Problem
Summary: The non-referenced tensor object still takes GPU memory.
I monitor the GPU memory usage through nvidia-smi
Code:
class FCBlock(nn.Module):
def __init__(self, in_channel, hidden_channel, out_channel, n_blocks):
super().__init__()
self.net = nn.Sequential()
self.net.append(nn.Linear(in_channel, hidden_channel))
self.net.append(ReLU())
for _ in range(n_blocks):
self.net.append(nn.Linear(hidden_channel, hidden_channel))
self.net.append(ReLU())
self.net.append(nn.Linear(hidden_channel, out_channel))
def forward(self, x):
return self.net(x)
def T_forward(surf, y, direction):
F, g = F_forward(surf, y)
g = g / g.norm(dim=-1, keepdim=True).clamp(min=1e-6)
return y + g * _D(y) * direction
def F_forward(surf, x):
x.requires_grad=True
F = surf(x)
Fx = torch.autograd.grad(F, [x], grad_outputs=torch.ones_like(F),
retain_graph=True, create_graph=True)[0]
return F, Fx
def test_leak(surf):
y = torch.randn((8192, 100, 3)).to(V().cfg.device)

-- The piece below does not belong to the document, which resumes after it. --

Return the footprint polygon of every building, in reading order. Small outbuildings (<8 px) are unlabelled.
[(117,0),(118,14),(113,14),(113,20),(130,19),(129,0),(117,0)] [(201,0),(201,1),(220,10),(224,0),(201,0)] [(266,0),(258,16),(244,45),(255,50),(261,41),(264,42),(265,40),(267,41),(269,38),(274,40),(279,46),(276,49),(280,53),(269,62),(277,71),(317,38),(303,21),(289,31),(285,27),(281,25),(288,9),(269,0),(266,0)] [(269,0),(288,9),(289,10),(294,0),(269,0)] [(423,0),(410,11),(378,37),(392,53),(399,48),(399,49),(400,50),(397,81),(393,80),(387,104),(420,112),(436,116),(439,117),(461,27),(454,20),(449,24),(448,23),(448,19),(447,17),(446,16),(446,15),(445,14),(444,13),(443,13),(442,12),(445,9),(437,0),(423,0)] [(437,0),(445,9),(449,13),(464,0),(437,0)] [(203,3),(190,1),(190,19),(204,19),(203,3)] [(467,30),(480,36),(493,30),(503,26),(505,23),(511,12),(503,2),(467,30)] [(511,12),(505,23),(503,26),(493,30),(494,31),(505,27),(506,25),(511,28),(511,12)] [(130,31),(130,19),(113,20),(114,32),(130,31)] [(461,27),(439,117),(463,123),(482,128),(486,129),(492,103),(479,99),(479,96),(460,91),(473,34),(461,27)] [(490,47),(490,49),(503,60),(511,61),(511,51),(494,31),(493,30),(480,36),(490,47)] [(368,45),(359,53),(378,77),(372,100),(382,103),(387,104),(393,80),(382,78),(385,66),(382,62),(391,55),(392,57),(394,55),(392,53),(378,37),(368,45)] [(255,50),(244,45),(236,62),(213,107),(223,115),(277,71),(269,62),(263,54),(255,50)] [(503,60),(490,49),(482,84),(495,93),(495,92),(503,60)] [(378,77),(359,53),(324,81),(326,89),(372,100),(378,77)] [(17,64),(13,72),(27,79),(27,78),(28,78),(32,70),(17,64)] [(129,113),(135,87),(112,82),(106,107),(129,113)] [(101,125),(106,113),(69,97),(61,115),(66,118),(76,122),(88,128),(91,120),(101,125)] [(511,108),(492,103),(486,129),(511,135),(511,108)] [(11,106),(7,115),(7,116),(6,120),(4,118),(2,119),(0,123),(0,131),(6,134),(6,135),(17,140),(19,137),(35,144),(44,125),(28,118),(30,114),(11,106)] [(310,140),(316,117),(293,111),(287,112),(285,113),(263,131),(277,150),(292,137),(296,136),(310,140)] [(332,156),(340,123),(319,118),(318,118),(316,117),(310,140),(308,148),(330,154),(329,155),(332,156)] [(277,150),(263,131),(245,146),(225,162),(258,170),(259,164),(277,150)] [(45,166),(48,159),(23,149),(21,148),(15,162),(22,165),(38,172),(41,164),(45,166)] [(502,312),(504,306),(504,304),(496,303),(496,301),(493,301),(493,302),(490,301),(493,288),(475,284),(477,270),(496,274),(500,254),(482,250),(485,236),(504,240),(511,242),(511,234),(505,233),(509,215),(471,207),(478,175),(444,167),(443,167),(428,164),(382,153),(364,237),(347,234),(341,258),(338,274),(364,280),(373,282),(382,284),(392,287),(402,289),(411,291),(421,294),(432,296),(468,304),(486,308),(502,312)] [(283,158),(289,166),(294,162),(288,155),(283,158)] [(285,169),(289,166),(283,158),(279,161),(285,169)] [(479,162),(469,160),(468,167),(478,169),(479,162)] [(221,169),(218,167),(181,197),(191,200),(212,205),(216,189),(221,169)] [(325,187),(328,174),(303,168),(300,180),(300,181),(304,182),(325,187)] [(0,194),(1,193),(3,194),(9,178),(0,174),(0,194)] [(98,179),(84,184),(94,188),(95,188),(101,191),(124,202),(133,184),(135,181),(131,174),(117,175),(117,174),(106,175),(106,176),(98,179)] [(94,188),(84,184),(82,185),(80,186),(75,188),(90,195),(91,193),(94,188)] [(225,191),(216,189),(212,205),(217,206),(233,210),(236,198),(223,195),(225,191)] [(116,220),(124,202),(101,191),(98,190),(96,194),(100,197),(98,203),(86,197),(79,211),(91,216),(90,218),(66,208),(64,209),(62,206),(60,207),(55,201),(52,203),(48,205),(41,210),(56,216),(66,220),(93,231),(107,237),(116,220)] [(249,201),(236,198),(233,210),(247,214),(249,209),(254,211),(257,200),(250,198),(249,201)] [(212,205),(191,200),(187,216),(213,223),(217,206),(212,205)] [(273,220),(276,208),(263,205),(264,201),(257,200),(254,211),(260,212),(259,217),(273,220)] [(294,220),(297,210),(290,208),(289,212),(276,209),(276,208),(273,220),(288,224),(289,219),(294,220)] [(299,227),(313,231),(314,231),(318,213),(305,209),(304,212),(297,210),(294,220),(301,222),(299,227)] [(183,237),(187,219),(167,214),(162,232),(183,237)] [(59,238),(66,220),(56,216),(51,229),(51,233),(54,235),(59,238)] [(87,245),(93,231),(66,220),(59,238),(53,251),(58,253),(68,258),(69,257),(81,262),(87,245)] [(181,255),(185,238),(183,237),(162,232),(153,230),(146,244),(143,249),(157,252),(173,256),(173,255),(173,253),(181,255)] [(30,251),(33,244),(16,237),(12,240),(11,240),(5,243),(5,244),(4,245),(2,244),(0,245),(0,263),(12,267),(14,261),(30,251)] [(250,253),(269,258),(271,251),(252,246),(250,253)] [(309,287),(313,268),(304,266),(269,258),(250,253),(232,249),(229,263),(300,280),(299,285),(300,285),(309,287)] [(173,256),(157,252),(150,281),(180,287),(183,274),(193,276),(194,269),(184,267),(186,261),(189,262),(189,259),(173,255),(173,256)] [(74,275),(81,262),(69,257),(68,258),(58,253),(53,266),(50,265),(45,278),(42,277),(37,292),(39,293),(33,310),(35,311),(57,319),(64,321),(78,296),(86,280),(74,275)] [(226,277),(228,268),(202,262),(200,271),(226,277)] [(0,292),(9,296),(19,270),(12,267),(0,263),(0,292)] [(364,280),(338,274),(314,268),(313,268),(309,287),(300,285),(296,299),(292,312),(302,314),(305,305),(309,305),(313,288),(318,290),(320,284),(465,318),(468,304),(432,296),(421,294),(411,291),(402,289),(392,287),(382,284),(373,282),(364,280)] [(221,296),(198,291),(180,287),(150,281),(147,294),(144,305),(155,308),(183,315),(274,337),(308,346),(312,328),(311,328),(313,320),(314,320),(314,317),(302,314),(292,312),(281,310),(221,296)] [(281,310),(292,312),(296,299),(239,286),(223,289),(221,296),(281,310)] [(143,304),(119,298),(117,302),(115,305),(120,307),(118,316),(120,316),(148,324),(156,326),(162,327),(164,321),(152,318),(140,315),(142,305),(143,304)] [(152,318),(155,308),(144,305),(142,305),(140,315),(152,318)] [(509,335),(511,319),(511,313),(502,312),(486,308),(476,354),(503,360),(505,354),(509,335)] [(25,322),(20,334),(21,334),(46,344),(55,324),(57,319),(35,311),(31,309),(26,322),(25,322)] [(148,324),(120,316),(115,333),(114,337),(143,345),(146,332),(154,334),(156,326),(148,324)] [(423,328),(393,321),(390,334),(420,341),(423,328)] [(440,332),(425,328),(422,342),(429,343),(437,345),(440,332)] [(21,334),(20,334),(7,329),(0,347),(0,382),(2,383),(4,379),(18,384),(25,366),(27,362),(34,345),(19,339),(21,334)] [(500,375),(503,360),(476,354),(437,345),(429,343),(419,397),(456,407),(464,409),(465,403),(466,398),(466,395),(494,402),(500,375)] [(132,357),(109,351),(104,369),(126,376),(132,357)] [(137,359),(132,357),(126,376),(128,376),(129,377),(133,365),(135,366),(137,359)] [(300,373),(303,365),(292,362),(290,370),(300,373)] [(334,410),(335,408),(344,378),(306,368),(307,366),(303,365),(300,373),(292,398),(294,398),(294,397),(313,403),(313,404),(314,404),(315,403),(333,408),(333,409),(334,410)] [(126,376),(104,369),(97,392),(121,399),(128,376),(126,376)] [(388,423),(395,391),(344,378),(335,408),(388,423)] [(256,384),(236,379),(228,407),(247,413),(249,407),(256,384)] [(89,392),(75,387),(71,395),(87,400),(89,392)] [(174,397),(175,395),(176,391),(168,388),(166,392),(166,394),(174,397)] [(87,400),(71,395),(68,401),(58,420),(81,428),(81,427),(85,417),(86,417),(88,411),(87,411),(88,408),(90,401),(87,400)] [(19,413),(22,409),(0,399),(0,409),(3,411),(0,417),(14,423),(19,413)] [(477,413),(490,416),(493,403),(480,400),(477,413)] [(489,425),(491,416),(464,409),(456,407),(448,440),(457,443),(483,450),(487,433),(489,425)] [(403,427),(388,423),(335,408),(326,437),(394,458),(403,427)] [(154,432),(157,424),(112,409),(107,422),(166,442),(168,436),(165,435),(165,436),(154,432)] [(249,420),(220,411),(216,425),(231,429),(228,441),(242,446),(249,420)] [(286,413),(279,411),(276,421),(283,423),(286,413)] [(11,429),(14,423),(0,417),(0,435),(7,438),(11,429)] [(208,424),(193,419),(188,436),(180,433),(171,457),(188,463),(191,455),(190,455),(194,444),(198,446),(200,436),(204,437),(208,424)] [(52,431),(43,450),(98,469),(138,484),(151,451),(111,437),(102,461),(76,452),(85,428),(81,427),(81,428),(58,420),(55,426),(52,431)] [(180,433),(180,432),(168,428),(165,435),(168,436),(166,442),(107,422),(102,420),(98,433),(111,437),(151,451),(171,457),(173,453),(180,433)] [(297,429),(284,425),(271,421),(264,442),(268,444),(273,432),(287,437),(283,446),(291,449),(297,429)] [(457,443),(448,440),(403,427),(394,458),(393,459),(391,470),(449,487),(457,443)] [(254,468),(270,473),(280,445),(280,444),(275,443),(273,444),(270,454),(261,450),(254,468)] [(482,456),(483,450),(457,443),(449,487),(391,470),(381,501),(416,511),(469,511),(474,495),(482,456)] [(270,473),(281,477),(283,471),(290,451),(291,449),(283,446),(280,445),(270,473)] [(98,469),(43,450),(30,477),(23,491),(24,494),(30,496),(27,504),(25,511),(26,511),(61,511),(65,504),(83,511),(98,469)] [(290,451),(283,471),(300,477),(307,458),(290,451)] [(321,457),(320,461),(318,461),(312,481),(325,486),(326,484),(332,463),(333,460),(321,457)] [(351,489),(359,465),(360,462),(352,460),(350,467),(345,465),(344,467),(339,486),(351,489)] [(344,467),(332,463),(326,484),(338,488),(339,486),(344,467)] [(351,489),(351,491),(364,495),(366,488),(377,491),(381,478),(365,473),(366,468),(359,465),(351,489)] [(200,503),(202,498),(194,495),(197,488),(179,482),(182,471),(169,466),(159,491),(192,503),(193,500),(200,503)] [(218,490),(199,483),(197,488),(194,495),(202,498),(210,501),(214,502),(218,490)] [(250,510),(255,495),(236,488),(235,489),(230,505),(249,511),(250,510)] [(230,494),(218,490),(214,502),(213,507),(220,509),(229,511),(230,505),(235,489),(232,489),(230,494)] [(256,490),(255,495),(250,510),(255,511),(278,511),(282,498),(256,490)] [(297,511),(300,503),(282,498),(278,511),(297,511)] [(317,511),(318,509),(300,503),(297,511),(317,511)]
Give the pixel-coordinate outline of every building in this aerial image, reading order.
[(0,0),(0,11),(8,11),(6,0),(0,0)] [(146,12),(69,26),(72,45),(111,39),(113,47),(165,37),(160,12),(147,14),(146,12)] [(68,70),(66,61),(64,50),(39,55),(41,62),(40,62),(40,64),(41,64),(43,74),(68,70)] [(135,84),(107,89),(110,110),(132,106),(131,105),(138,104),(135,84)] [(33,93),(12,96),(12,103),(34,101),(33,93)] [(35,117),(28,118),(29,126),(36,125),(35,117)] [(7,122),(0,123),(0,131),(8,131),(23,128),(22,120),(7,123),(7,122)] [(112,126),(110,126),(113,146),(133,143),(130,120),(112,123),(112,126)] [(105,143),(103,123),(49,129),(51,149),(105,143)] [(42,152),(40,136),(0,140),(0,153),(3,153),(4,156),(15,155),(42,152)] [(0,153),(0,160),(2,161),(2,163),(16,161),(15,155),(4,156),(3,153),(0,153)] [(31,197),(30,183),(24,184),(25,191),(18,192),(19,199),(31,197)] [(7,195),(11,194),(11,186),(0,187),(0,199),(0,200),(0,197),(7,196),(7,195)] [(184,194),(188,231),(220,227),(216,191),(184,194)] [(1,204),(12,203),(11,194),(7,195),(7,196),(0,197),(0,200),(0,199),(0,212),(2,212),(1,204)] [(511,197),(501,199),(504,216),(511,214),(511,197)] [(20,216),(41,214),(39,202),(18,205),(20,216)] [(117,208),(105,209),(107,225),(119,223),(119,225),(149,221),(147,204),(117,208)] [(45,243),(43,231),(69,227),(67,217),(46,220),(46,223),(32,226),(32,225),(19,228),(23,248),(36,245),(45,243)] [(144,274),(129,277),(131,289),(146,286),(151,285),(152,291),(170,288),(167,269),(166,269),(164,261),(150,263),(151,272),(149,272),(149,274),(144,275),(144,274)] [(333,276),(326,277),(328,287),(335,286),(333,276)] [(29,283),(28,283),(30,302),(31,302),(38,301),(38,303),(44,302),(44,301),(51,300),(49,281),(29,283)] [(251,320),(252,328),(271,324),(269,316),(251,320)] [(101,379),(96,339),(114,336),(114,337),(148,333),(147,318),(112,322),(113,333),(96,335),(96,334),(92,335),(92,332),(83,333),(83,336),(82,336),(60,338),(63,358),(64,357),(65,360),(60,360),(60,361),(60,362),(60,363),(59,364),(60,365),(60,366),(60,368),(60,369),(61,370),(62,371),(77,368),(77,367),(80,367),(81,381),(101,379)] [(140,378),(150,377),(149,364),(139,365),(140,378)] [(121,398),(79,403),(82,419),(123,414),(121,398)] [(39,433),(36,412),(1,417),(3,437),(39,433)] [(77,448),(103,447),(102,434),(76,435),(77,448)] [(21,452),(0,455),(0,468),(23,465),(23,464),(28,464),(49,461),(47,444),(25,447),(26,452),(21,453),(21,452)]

direction = torch.ones((8192, )).view(8192, 1, 1).to(V().cfg.device)
T_forward(surf, y, direction) # consumes 20GB GPU memory, and stay unreleased
T_forward(surf, y, direction) # consumes another 20GB GPU memory, and stay unreleased
if __name__ == "__main__":
surf = FCBlock(3, 512, 1, 2)
test_leak(surf)
print('hi')
while True: pass
Phenomenon:
(1) The first T_forward
consumes 20GB GPU memory, and stay unreleased
(2) The second T_forward
consumes another 20GB GPU memory, and stay unreleased
(3) Both GPU memory are not released even after the end of test_leak
I monitor the GPU memory usage through nvidia-smi
Analysis:
I remember that gc in python auto collect the object with zero reference. But it seems like gc isn’t working in this code, since after the end of test_leak
, no tensor object is referenced and all gpu tensor should be released. But nvidia-smi
tells me they’re not released.
Why?
Environment
torch 2.0.1+cu118
Ubuntu 22.04